Sa faible constitution faisait néanmoins toujours douter s'il atteindrait sa majorité. Sur cette incertitude entre la mort et la vie du roi, le Régent, ou plutôt Dubois avait établi son système de gouvernement, réglant toute la politique étrangère pour la première supposition, et foute l'administration intérieure pour la seconde. La sagesse de ce plan était admirable ; car la mort prématurée de Louis XV n'eût laissé craindre au Régent que la rivalité de l'Espagne, et cette crainte avait disparu par l'alliance des états maritimes, par l'union de l'empereur, et par le triple mariage qui mettait aux mains d'une princesse d'Orléans le sceptre de Castille, et donnait à la France une infante pour otage. Au contraire, la majorité du roi prévenait les tempêtes extérieures, et c'est aux pieds du trône que les dangers devaient naître. Les lois qui d'un enfant de treize ans font un roi ne sauraient en faire un homme. La volonté de droit reste séparée de la volonté de fait, et cette fausse majorité n'a que deux issues, l'anarchie ou la continuité de la régence sous un nom différent. Tous les efforts du gouvernement furent donc dirigés vers ce passage critique, où il s'agissait de rester maître de la volonté royale. L'abolition des conseils avait été le premier pas, et nous allons voir que toutes les opérations de Dubois s'enchaînèrent au même principe. Par ce système conçu avec sagacité, et suivi dans ses deux branches avec une rare constance, le Régent et son ministre mirent sous leurs pieds tous les orages et conservèrent jusqu'au dernier soupir une puissance absolue et tranquille.

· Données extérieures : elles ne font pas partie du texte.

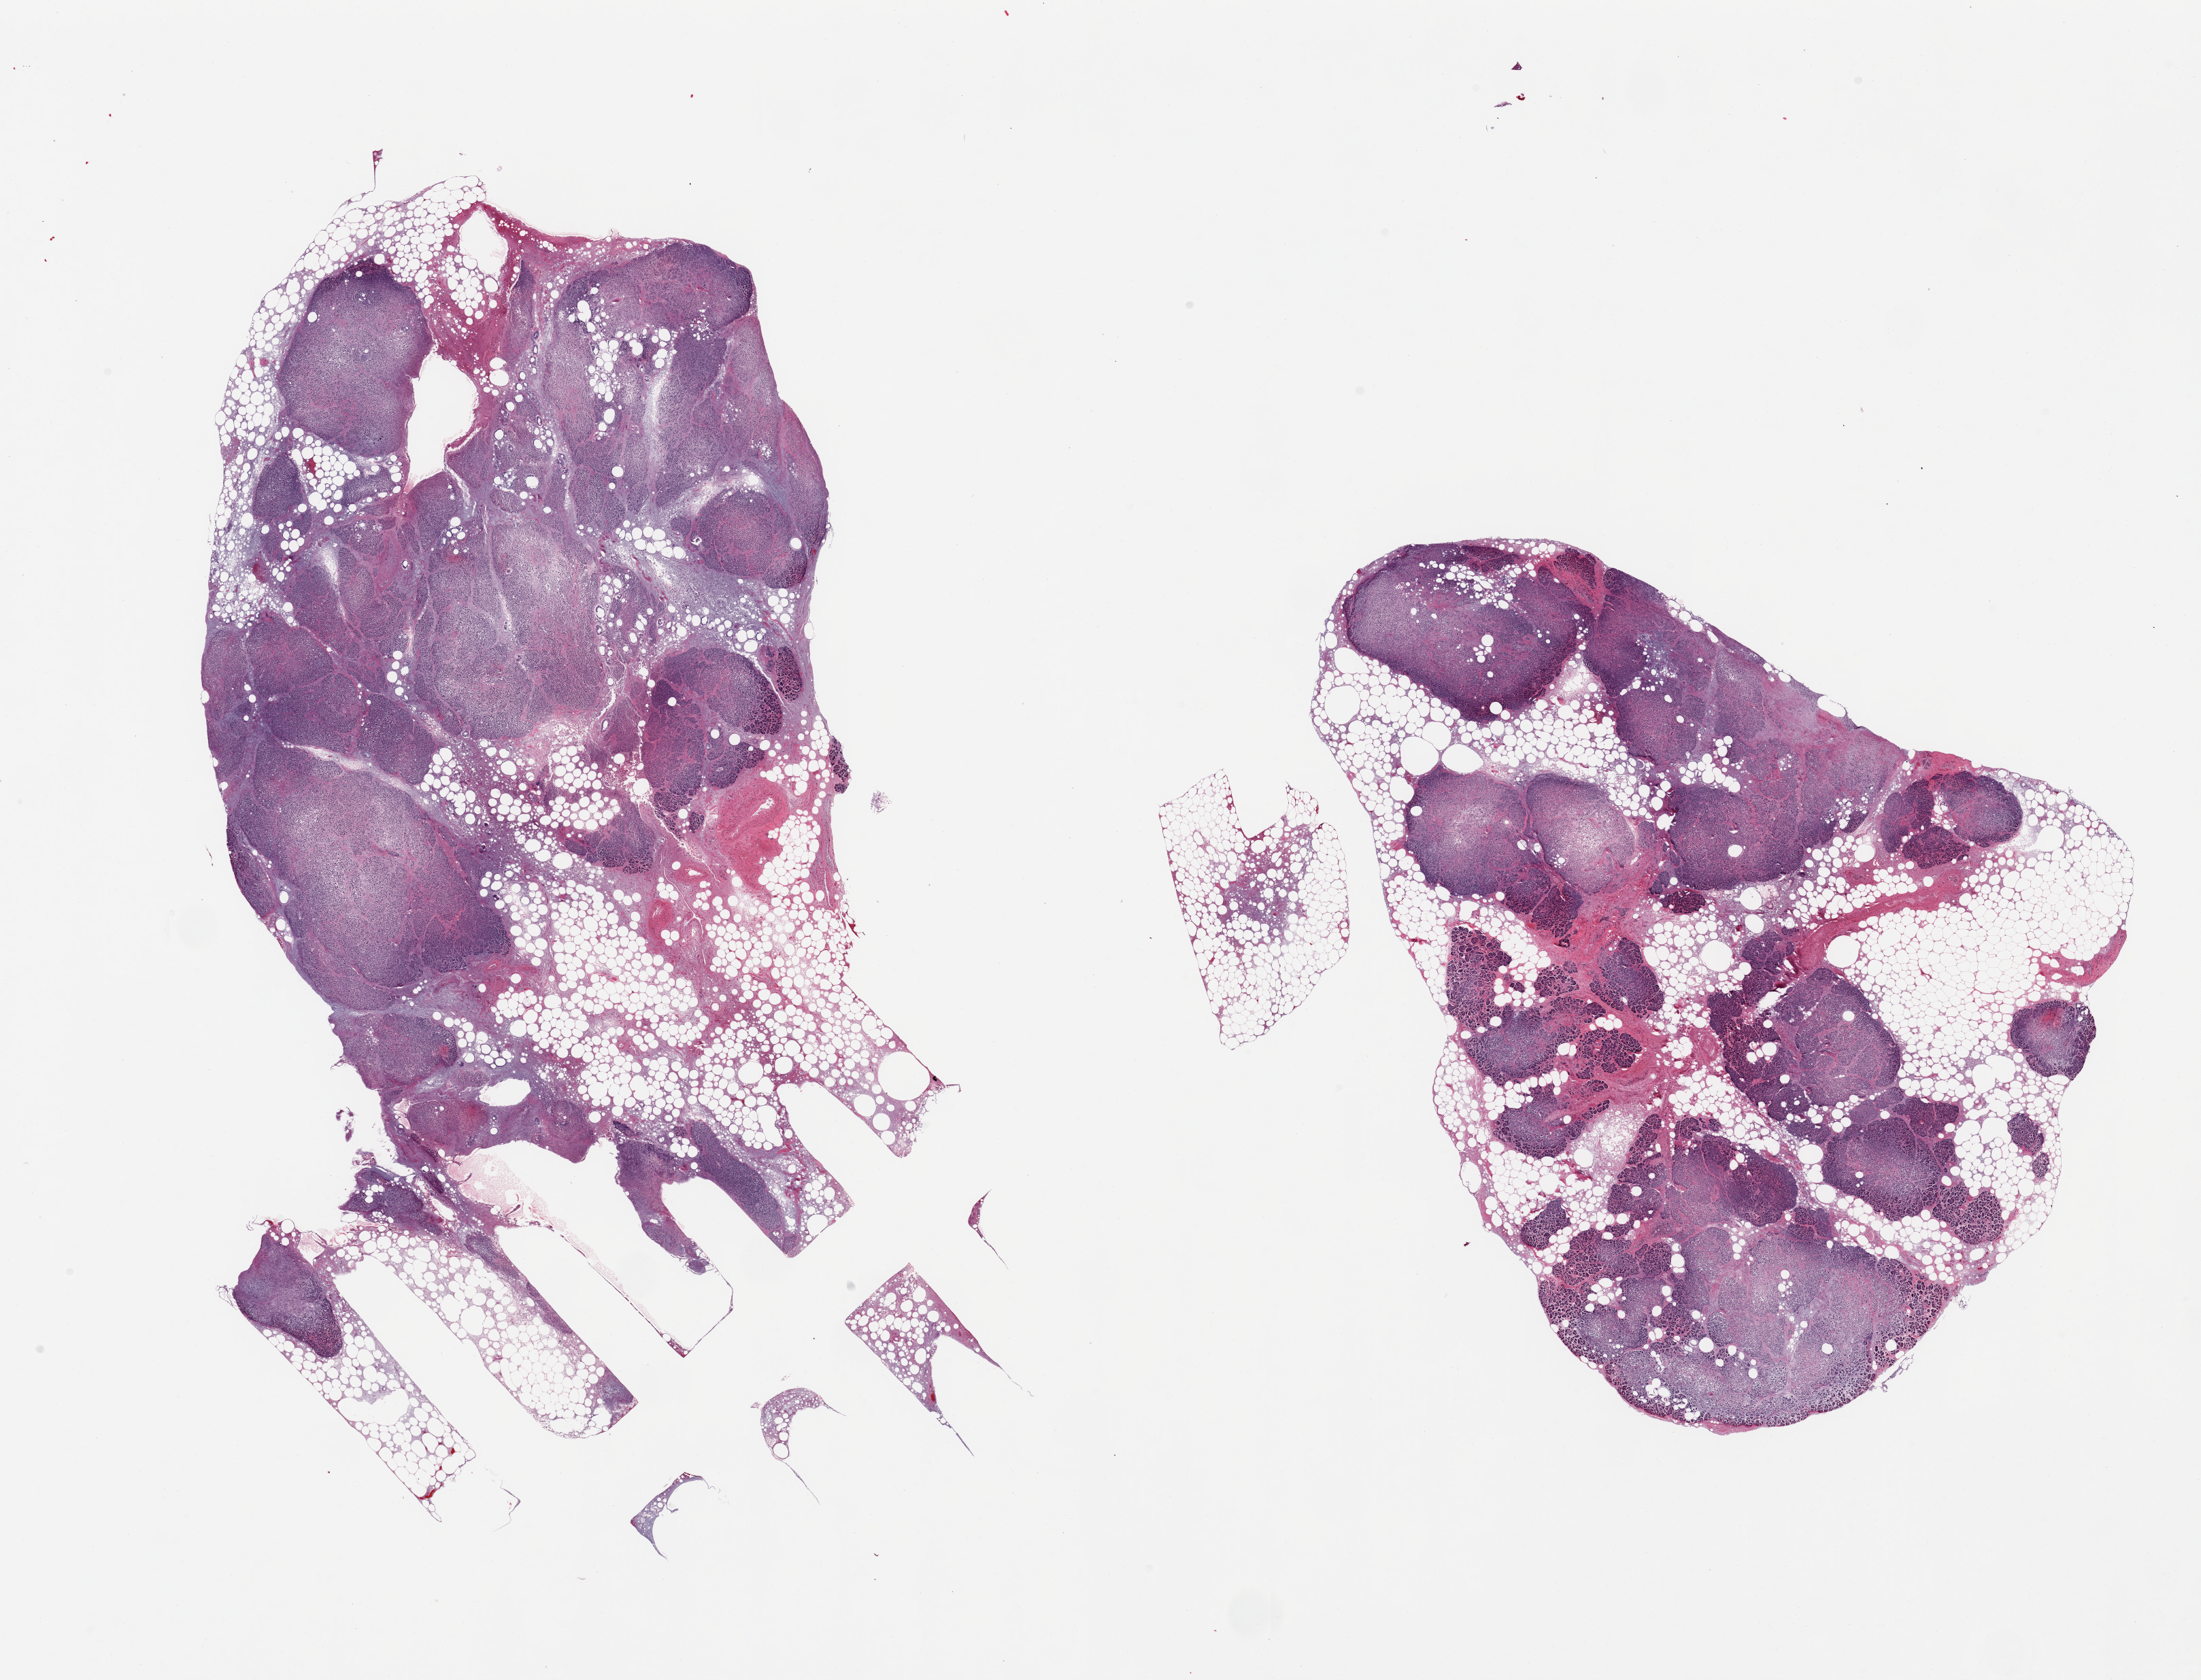
Whole-slide image, hematoxylin and eosin (H&E) stain, brightfield — whole scanned area (about 25.6 x 19.5 mm) shown as a low-resolution overview; PAXgene-fixed, paraffin-embedded tissue; target tissue: pancreas; donor tissue sample. Male donor.
• review note (as recorded): 2 pieces; up to grade 3 parenchymal and septal autolysis; Langerhans islands not preserved; ~50% internal/external fat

Un événement imprévu seconda les vues de Dubois au-delà de ses espérances. Le cardinal d e Rohan revint de son ambassade au commencement de l'année 1722, et fut, ainsi que sa famille, comblé des bienfaits de la cour. Je ne répéterai pas sérieusement, d'après quelques méchantes chroniques, que Dubois s'était engagé à lui céder son ministère, parce qu'il y aurait eu dans une telle promesse trois absurdités, à la faire, à la croire, et à la tenir[7]. Mais je dirai qu'à l'exemple du duc de Saint-Aignan et du maréchal de Berwick, il fut appelé au conseil de régence pour prix de ses services et de sa docilité. Il y fit son entrée le 8 février, et le Régent lui indiqua sa place entre les princes et le chancelier. Les ducs de Noailles, de Saint-Aignan, d'Antin et de Villars réclamèrent contre cette préséance ; le Régent leur répondit qu'elle était conforme aux anciennes ordonnances, et la séance continua paisiblement.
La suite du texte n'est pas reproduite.